INPUT RECORDS -

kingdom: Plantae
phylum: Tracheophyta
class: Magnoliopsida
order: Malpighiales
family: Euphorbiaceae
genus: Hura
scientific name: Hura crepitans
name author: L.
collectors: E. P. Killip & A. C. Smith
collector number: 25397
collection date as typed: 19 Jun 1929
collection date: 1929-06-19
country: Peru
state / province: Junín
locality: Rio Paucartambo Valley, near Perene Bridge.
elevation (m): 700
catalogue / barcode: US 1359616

...

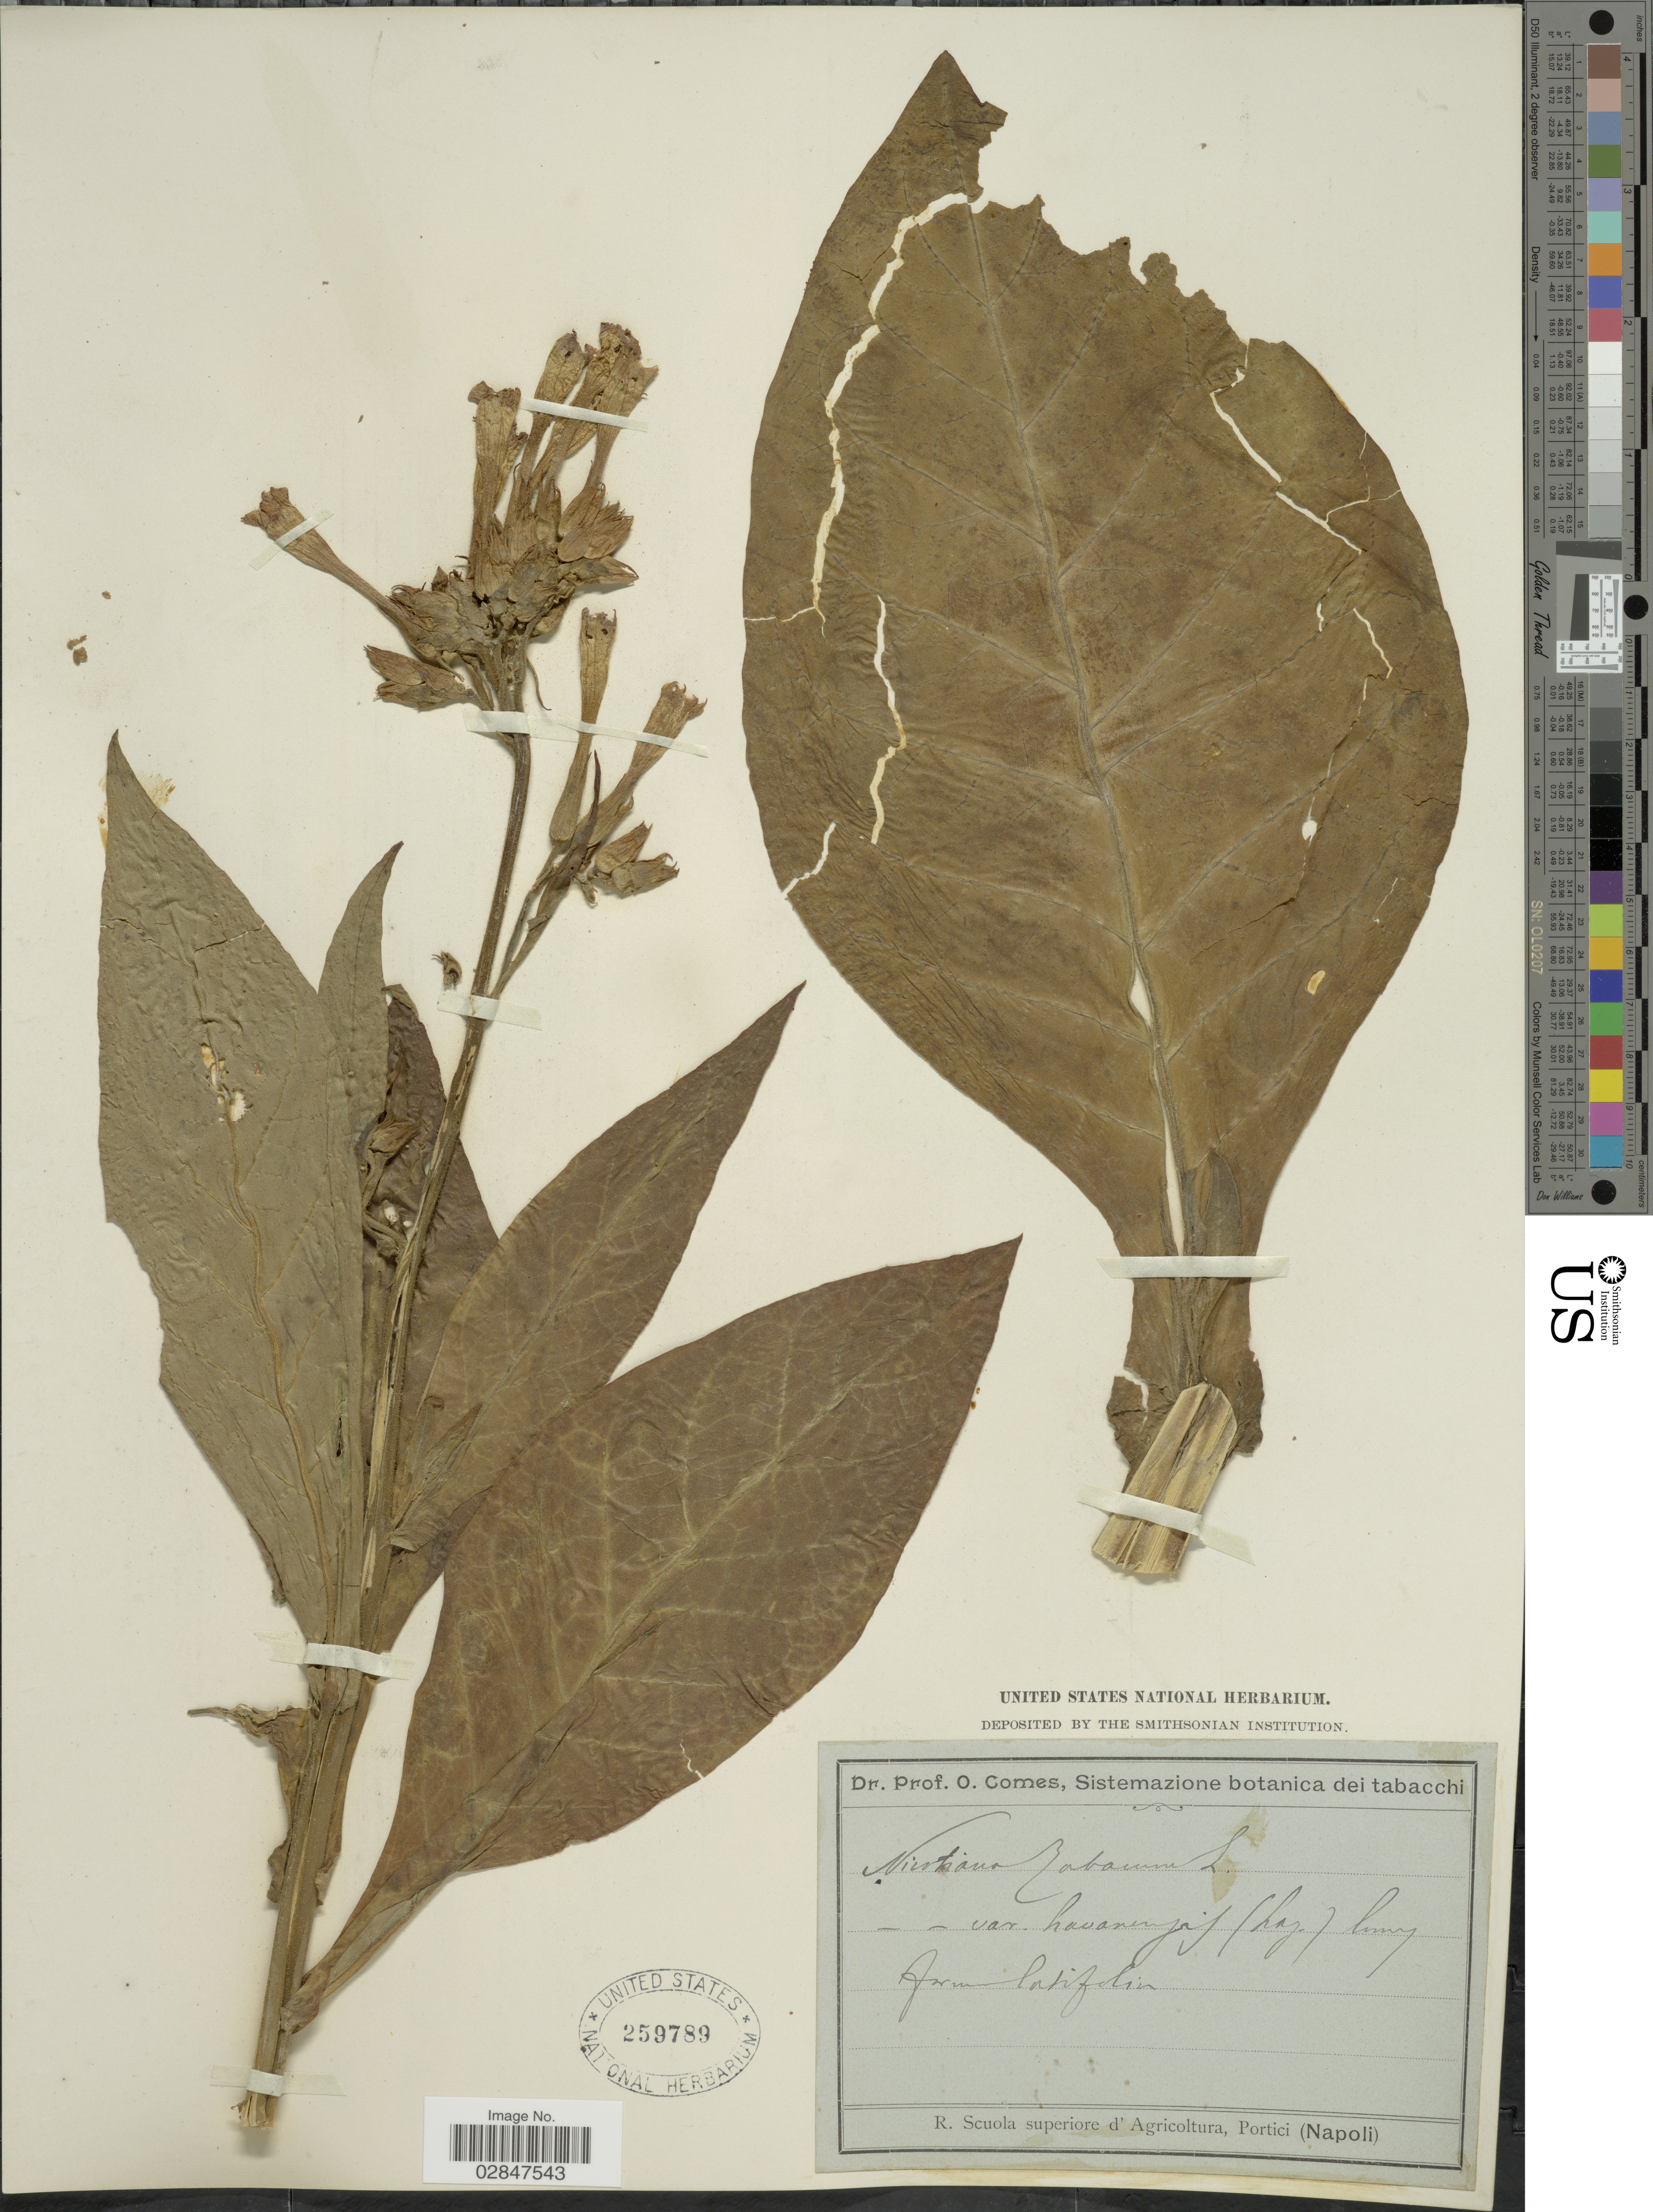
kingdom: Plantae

AIM - Gather and copy out each line of the data above that contains the word "date".

EXERCISE OUTPUT -
collection date as typed: 19 Jun 1929
collection date: 1929-06-19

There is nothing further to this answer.